** EXERCISE DIRECTIONS **
Determine how many lines in the entries below contain "layout", and output that number alone.

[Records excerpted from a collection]
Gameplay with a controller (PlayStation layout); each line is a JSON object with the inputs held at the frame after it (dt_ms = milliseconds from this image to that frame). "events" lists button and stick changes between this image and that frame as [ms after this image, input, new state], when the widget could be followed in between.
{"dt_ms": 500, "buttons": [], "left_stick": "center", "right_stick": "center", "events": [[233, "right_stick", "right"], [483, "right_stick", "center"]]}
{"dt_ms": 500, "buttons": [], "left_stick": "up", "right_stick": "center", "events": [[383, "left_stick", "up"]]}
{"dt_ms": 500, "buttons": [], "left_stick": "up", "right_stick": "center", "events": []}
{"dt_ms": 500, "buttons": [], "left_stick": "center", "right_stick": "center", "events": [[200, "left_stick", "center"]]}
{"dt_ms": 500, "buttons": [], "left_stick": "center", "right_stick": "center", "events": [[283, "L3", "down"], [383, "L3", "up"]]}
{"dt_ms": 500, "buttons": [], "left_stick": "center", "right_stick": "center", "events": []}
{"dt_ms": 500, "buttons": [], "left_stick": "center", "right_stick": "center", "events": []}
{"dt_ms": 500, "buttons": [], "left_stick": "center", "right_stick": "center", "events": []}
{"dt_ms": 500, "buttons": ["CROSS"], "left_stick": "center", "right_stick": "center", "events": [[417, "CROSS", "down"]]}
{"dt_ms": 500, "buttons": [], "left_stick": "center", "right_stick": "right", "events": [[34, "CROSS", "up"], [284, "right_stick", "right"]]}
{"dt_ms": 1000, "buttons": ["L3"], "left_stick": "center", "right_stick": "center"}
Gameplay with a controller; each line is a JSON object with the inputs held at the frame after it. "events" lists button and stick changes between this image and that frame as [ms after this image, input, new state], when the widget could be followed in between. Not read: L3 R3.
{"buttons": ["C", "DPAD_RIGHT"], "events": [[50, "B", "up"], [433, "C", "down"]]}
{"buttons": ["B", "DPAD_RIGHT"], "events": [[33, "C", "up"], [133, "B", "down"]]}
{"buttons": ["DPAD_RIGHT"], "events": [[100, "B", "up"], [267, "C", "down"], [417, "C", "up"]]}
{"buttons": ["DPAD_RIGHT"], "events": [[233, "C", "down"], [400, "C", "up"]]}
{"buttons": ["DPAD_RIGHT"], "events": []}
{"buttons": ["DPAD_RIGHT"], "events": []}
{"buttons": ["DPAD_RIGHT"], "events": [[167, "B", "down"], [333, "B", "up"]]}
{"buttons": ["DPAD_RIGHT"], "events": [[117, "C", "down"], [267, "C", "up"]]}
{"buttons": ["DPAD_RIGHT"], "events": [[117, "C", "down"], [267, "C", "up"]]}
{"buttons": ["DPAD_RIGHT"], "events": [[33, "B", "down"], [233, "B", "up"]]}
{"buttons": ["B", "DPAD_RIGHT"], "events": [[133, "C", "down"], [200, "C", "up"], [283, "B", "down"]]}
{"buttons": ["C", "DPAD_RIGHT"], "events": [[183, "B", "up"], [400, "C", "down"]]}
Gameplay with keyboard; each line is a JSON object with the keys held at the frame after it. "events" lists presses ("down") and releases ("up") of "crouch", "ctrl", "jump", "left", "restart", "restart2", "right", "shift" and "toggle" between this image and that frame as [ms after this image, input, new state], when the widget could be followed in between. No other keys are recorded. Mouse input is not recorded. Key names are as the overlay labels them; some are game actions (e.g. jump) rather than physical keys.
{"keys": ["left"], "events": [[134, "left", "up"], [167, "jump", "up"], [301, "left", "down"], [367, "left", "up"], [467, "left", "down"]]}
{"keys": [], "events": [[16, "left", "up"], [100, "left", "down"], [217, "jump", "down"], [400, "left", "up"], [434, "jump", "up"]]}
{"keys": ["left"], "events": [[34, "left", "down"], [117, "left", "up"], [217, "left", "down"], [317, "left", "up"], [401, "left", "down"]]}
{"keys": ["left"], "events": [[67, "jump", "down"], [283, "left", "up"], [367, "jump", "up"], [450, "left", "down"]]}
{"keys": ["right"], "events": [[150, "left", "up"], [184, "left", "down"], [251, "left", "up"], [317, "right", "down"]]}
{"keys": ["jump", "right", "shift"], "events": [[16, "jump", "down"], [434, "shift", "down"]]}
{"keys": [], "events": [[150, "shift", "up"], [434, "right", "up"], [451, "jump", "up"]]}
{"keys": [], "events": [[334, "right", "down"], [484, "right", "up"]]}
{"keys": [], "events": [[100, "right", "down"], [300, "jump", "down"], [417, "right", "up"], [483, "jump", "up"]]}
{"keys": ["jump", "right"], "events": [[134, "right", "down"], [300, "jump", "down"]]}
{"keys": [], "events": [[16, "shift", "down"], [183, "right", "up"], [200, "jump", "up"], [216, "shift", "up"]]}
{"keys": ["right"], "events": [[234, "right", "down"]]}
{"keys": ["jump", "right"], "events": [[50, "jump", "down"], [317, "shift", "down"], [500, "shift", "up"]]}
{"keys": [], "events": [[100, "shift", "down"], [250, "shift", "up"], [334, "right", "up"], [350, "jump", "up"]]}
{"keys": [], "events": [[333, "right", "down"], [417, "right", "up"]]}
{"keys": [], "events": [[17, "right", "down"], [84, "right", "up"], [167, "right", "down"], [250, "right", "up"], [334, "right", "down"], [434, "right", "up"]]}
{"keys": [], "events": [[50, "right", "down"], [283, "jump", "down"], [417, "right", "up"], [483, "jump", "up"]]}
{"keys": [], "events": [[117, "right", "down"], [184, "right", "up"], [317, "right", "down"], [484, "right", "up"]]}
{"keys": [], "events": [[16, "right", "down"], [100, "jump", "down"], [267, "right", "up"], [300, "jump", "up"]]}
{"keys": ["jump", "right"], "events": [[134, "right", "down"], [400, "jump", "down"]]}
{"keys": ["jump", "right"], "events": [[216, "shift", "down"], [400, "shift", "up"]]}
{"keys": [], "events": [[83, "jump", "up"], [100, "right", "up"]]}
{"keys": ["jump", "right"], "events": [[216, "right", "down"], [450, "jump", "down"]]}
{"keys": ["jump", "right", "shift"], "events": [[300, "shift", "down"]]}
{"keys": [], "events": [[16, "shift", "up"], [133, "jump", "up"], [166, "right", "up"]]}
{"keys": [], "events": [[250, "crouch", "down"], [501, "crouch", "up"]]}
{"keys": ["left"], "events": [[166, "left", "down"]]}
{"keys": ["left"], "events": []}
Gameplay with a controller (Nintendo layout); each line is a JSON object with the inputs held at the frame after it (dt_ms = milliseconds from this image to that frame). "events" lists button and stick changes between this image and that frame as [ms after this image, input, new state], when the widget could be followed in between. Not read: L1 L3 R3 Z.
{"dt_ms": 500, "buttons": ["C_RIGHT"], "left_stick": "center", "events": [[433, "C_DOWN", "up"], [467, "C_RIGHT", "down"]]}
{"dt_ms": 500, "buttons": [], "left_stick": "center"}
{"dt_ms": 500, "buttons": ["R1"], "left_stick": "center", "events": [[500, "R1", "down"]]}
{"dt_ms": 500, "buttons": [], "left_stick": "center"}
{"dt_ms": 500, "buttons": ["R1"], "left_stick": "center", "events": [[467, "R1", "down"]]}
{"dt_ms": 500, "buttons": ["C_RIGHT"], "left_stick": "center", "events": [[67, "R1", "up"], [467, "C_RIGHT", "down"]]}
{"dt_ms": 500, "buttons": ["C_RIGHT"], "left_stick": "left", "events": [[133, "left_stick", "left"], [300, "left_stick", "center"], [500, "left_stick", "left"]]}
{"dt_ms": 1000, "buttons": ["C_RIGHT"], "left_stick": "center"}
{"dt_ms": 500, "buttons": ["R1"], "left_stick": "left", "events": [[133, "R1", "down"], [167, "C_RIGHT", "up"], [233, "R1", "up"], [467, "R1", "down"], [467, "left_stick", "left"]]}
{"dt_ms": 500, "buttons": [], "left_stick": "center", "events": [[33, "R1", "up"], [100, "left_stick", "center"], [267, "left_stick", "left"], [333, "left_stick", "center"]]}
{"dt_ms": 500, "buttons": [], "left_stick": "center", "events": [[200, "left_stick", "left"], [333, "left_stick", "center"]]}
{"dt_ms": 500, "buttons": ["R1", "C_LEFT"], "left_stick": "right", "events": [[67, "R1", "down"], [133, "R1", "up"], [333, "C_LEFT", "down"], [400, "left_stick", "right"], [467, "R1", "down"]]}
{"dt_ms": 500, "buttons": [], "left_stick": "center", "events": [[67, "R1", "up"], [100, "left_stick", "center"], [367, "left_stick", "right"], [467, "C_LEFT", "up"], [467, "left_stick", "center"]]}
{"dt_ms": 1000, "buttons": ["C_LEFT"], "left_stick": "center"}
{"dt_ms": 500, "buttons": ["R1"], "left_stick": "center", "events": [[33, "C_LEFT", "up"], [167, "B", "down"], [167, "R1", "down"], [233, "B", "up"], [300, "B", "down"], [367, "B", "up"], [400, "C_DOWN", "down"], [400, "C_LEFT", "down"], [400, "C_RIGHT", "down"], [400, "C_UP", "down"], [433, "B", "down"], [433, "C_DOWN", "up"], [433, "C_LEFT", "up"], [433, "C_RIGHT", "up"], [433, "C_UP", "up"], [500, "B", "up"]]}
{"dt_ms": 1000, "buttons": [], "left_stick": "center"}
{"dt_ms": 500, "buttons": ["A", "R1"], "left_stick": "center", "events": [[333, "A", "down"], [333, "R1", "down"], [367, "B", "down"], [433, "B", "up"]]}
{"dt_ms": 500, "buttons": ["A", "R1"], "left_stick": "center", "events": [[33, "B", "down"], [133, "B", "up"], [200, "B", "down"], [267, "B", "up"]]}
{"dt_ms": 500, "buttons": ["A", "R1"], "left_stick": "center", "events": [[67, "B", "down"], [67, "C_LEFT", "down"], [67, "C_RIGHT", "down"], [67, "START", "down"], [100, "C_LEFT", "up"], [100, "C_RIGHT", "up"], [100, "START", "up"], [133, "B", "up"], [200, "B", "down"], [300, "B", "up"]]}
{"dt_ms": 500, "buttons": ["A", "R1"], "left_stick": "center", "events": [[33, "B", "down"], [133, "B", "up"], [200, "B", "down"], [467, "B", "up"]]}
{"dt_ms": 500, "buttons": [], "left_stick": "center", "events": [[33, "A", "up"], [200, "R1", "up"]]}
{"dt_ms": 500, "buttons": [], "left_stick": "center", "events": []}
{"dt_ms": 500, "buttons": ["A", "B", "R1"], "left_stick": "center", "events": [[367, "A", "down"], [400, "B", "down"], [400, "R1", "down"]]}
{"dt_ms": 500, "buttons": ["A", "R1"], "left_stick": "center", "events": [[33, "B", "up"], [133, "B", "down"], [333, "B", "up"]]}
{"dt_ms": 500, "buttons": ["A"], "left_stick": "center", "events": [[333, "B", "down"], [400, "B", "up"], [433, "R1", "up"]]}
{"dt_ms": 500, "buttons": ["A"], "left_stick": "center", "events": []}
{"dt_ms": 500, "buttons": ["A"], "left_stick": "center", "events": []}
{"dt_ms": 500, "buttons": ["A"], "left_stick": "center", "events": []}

** SOLUTION BELOW **
2